TRY IT
Taking the line with "### Ongoing Risk Management" as the first and the line with "- ✅ Constitutional" as the last, set down exactly every line in that range from the entries below, and no more.

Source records
══════════════════════════════
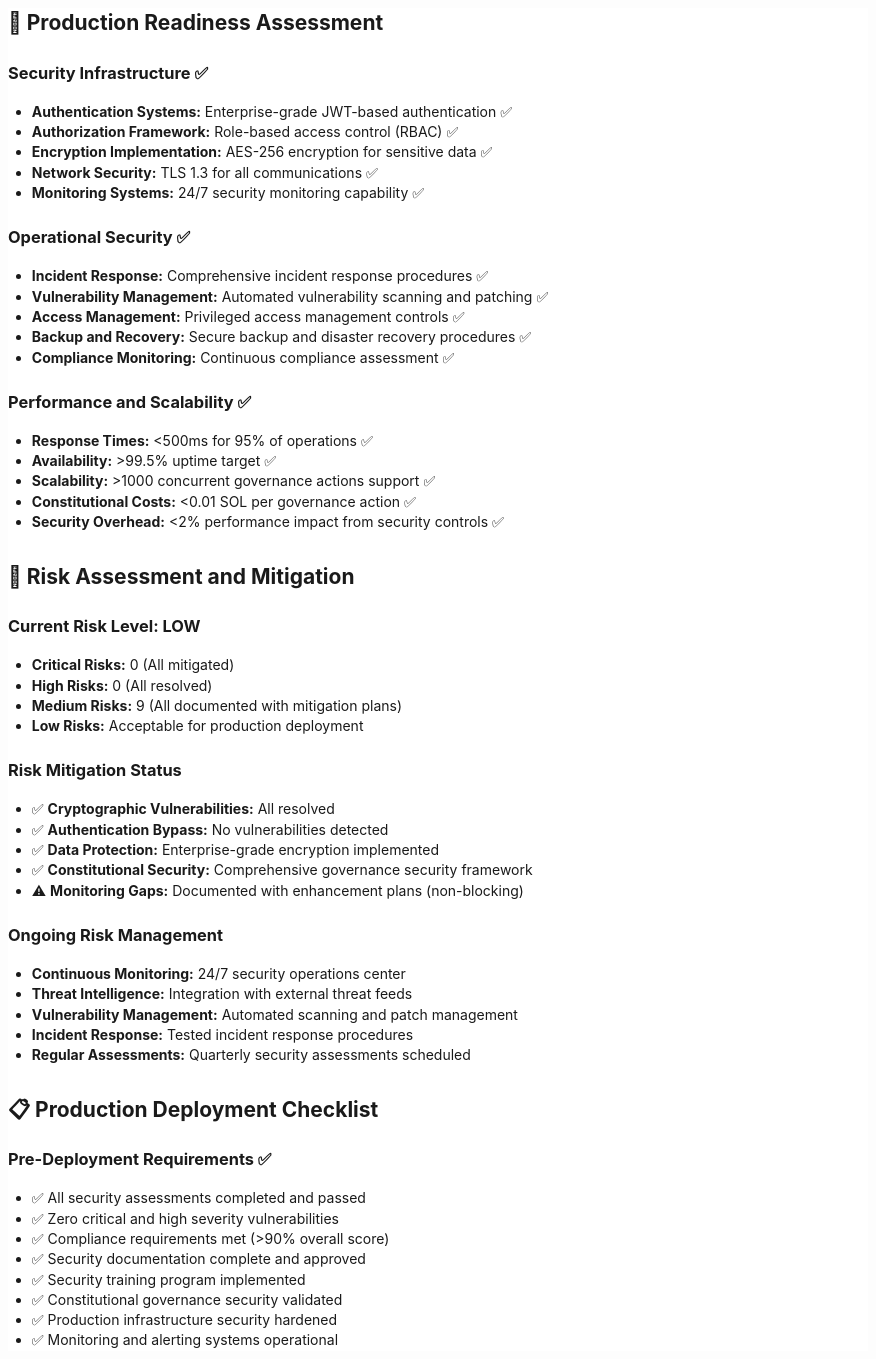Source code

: ## 🎯 Production Readiness Assessment

### Security Infrastructure ✅
- **Authentication Systems:** Enterprise-grade JWT-based authentication ✅
- **Authorization Framework:** Role-based access control (RBAC) ✅
- **Encryption Implementation:** AES-256 encryption for sensitive data ✅
- **Network Security:** TLS 1.3 for all communications ✅
- **Monitoring Systems:** 24/7 security monitoring capability ✅

### Operational Security ✅
- **Incident Response:** Comprehensive incident response procedures ✅
- **Vulnerability Management:** Automated vulnerability scanning and patching ✅
- **Access Management:** Privileged access management controls ✅
- **Backup and Recovery:** Secure backup and disaster recovery procedures ✅
- **Compliance Monitoring:** Continuous compliance assessment ✅

### Performance and Scalability ✅
- **Response Times:** <500ms for 95% of operations ✅
- **Availability:** >99.5% uptime target ✅
- **Scalability:** >1000 concurrent governance actions support ✅
- **Constitutional Costs:** <0.01 SOL per governance action ✅
- **Security Overhead:** <2% performance impact from security controls ✅

## 🚨 Risk Assessment and Mitigation

### Current Risk Level: **LOW**
- **Critical Risks:** 0 (All mitigated)
- **High Risks:** 0 (All resolved)
- **Medium Risks:** 9 (All documented with mitigation plans)
- **Low Risks:** Acceptable for production deployment

### Risk Mitigation Status
- ✅ **Cryptographic Vulnerabilities:** All resolved
- ✅ **Authentication Bypass:** No vulnerabilities detected
- ✅ **Data Protection:** Enterprise-grade encryption implemented
- ✅ **Constitutional Security:** Comprehensive governance security framework
- ⚠️ **Monitoring Gaps:** Documented with enhancement plans (non-blocking)

### Ongoing Risk Management
- **Continuous Monitoring:** 24/7 security operations center
- **Threat Intelligence:** Integration with external threat feeds
- **Vulnerability Management:** Automated scanning and patch management
- **Incident Response:** Tested incident response procedures
- **Regular Assessments:** Quarterly security assessments scheduled

## 📋 Production Deployment Checklist

### Pre-Deployment Requirements ✅
- ✅ All security assessments completed and passed
- ✅ Zero critical and high severity vulnerabilities
- ✅ Compliance requirements met (>90% overall score)
- ✅ Security documentation complete and approved
- ✅ Security training program implemented
- ✅ Constitutional governance security validated
- ✅ Production infrastructure security hardened
- ✅ Monitoring and alerting systems operational
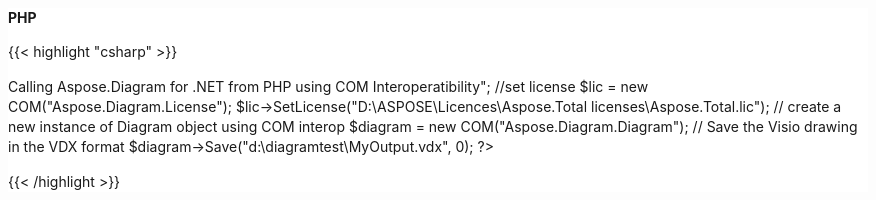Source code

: **PHP**

{{< highlight "csharp" >}}

 <?php

echo "<h3>Calling Aspose.Diagram for .NET from PHP using COM Interoperatibility</h3>";

//set license

$lic = new COM("Aspose.Diagram.License");

$lic->SetLicense("D:\ASPOSE\Licences\Aspose.Total licenses\Aspose.Total.lic");

// create a new instance of Diagram object using COM interop

$diagram = new COM("Aspose.Diagram.Diagram");

// Save the Visio drawing in the VDX format

$diagram->Save("d:\diagramtest\MyOutput.vdx", 0);

?>



{{< /highlight >}}
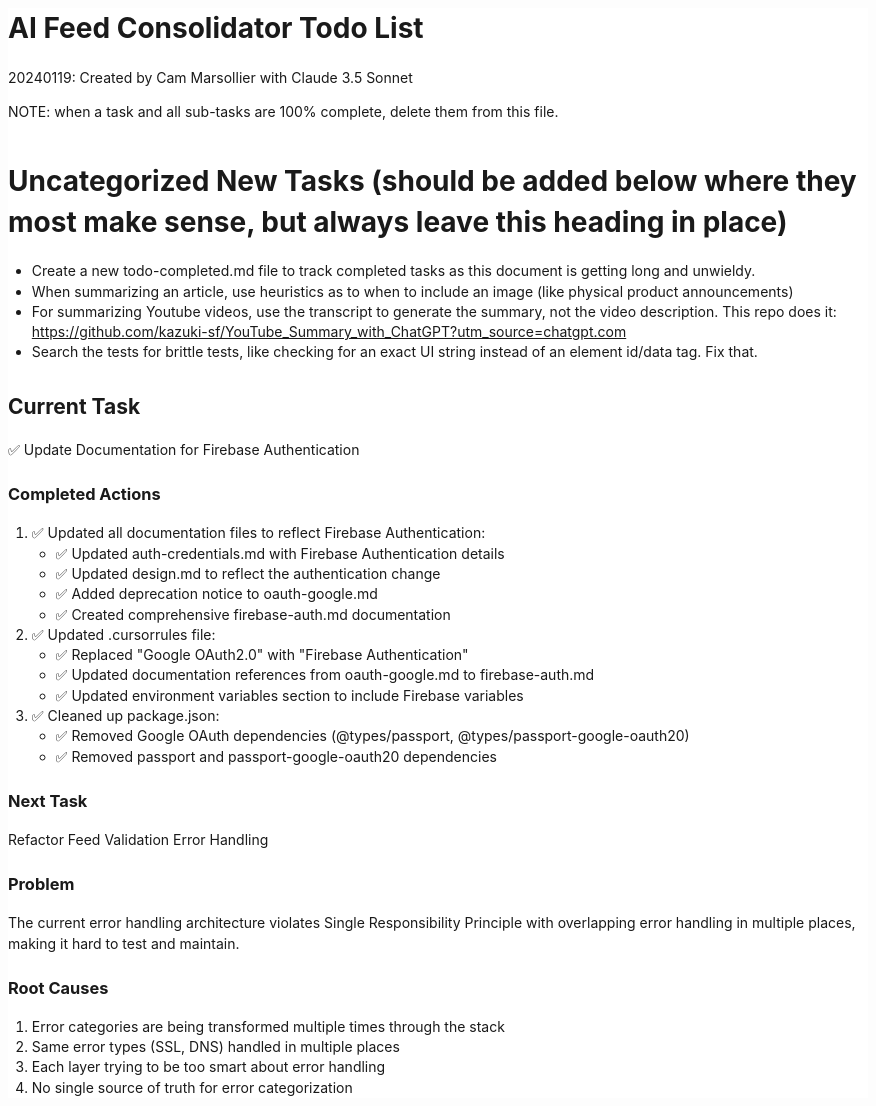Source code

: # AI Feed Consolidator Todo List

20240119: Created by Cam Marsollier with Claude 3.5 Sonnet

NOTE: when a task and all sub-tasks are 100% complete, delete them from this file.

# Uncategorized New Tasks (should be added below where they most make sense, but always leave this heading in place)
- Create a new todo-completed.md file to track completed tasks as this document is getting long and unwieldy.
- When summarizing an article, use heuristics as to when to include an image (like physical product announcements)
- For summarizing Youtube videos, use the transcript to generate the summary, not the video description. This repo does it: https://github.com/kazuki-sf/YouTube_Summary_with_ChatGPT?utm_source=chatgpt.com
- Search the tests for brittle tests, like checking for an exact UI string instead of an element id/data tag. Fix that.

## Current Task
✅ Update Documentation for Firebase Authentication

### Completed Actions
1. ✅ Updated all documentation files to reflect Firebase Authentication:
   - ✅ Updated auth-credentials.md with Firebase Authentication details
   - ✅ Updated design.md to reflect the authentication change
   - ✅ Added deprecation notice to oauth-google.md
   - ✅ Created comprehensive firebase-auth.md documentation
2. ✅ Updated .cursorrules file:
   - ✅ Replaced "Google OAuth2.0" with "Firebase Authentication"
   - ✅ Updated documentation references from oauth-google.md to firebase-auth.md
   - ✅ Updated environment variables section to include Firebase variables
3. ✅ Cleaned up package.json:
   - ✅ Removed Google OAuth dependencies (@types/passport, @types/passport-google-oauth20)
   - ✅ Removed passport and passport-google-oauth20 dependencies

### Next Task
Refactor Feed Validation Error Handling

### Problem
The current error handling architecture violates Single Responsibility Principle with overlapping error handling in multiple places, making it hard to test and maintain.

### Root Causes
1. Error categories are being transformed multiple times through the stack
2. Same error types (SSL, DNS) handled in multiple places
3. Each layer trying to be too smart about error handling
4. No single source of truth for error categorization
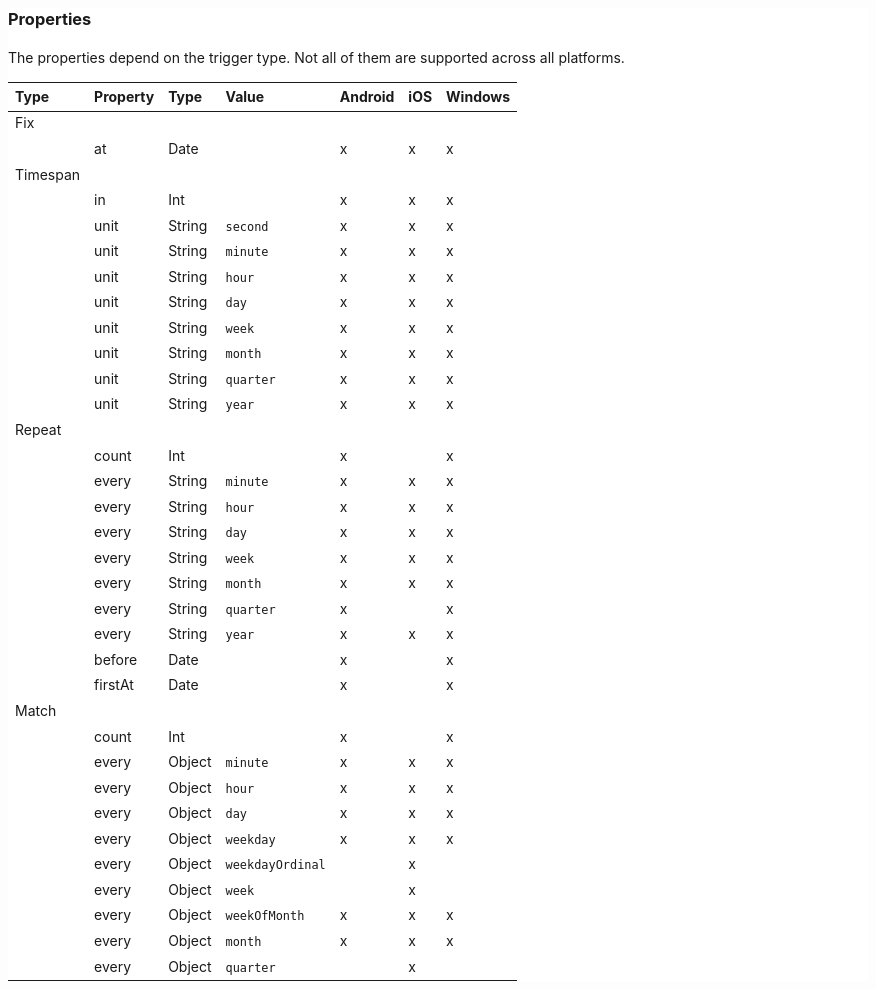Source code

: ### Properties

The properties depend on the trigger type. Not all of them are supported across all platforms.

| Type         | Property      | Type    | Value            | Android | iOS | Windows |
| :----------- | :------------ | :------ | :--------------- | :------ | :-- | :------ |
| Fix          |
|              | at            | Date    |                  | x       | x   | x       |
| Timespan     |
|              | in            | Int     |                  | x       | x   | x       |
|              | unit          | String  | `second`         | x       | x   | x       |
|              | unit          | String  | `minute`         | x       | x   | x       |
|              | unit          | String  | `hour`           | x       | x   | x       |
|              | unit          | String  | `day`            | x       | x   | x       |
|              | unit          | String  | `week`           | x       | x   | x       |
|              | unit          | String  | `month`          | x       | x   | x       |
|              | unit          | String  | `quarter`        | x       | x   | x       |
|              | unit          | String  | `year`           | x       | x   | x       |
| Repeat       |
|              | count         | Int     |                  | x       |     | x       |
|              | every         | String  | `minute`         | x       | x   | x       |
|              | every         | String  | `hour`           | x       | x   | x       |
|              | every         | String  | `day`            | x       | x   | x       |
|              | every         | String  | `week`           | x       | x   | x       |
|              | every         | String  | `month`          | x       | x   | x       |
|              | every         | String  | `quarter`        | x       |     | x       |
|              | every         | String  | `year`           | x       | x   | x       |
|              | before        | Date    |                  | x       |     | x       |
|              | firstAt       | Date    |                  | x       |     | x       |
| Match        |
|              | count         | Int     |                  | x       |     | x       |
|              | every         | Object  | `minute`         | x       | x   | x       |
|              | every         | Object  | `hour`           | x       | x   | x       |
|              | every         | Object  | `day`            | x       | x   | x       |
|              | every         | Object  | `weekday`        | x       | x   | x       |
|              | every         | Object  | `weekdayOrdinal` |         | x   |
|              | every         | Object  | `week`           |         | x   |
|              | every         | Object  | `weekOfMonth`    | x       | x   | x       |
|              | every         | Object  | `month`          | x       | x   | x       |
|              | every         | Object  | `quarter`        |         | x   |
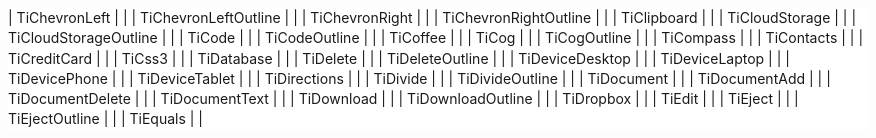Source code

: | TiChevronLeft               |            |
| TiChevronLeftOutline        |            |
| TiChevronRight              |            |
| TiChevronRightOutline       |            |
| TiClipboard                 |            |
| TiCloudStorage              |            |
| TiCloudStorageOutline       |            |
| TiCode                      |            |
| TiCodeOutline               |            |
| TiCoffee                    |            |
| TiCog                       |            |
| TiCogOutline                |            |
| TiCompass                   |            |
| TiContacts                  |            |
| TiCreditCard                |            |
| TiCss3                      |            |
| TiDatabase                  |            |
| TiDelete                    |            |
| TiDeleteOutline             |            |
| TiDeviceDesktop             |            |
| TiDeviceLaptop              |            |
| TiDevicePhone               |            |
| TiDeviceTablet              |            |
| TiDirections                |            |
| TiDivide                    |            |
| TiDivideOutline             |            |
| TiDocument                  |            |
| TiDocumentAdd               |            |
| TiDocumentDelete            |            |
| TiDocumentText              |            |
| TiDownload                  |            |
| TiDownloadOutline           |            |
| TiDropbox                   |            |
| TiEdit                      |            |
| TiEject                     |            |
| TiEjectOutline              |            |
| TiEquals                    |            |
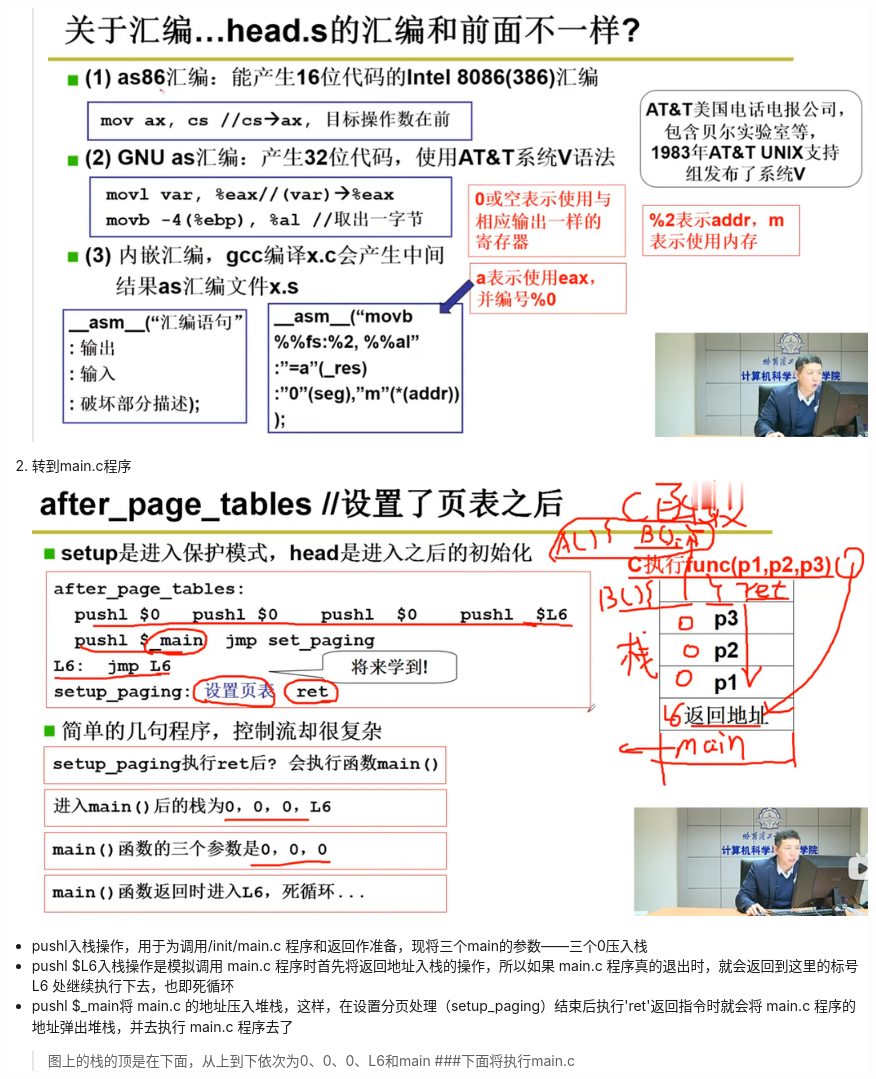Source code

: > ![](./fig/17.png)
2. 转到main.c程序
![](./fig/18.png)
* pushl入栈操作，用于为调用/init/main.c 程序和返回作准备，现将三个main的参数——三个0压入栈
* pushl $L6入栈操作是模拟调用 main.c 程序时首先将返回地址入栈的操作，所以如果 main.c 程序真的退出时，就会返回到这里的标号L6 处继续执行下去，也即死循环
* pushl $_main将 main.c 的地址压入堆栈，这样，在设置分页处理（setup_paging）结束后执行'ret'返回指令时就会将 main.c 程序的地址弹出堆栈，并去执行 main.c 程序去了
> 图上的栈的顶是在下面，从上到下依次为0、0、0、L6和main
###下面将执行main.c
══════════════════════════════
SOLUTION
### Ongoing Risk Management
- **Continuous Monitoring:** 24/7 security operations center
- **Threat Intelligence:** Integration with external threat feeds
- **Vulnerability Management:** Automated scanning and patch management
- **Incident Response:** Tested incident response procedures
- **Regular Assessments:** Quarterly security assessments scheduled

## 📋 Production Deployment Checklist

### Pre-Deployment Requirements ✅
- ✅ All security assessments completed and passed
- ✅ Zero critical and high severity vulnerabilities
- ✅ Compliance requirements met (>90% overall score)
- ✅ Security documentation complete and approved
- ✅ Security training program implemented
- ✅ Constitutional governance security validated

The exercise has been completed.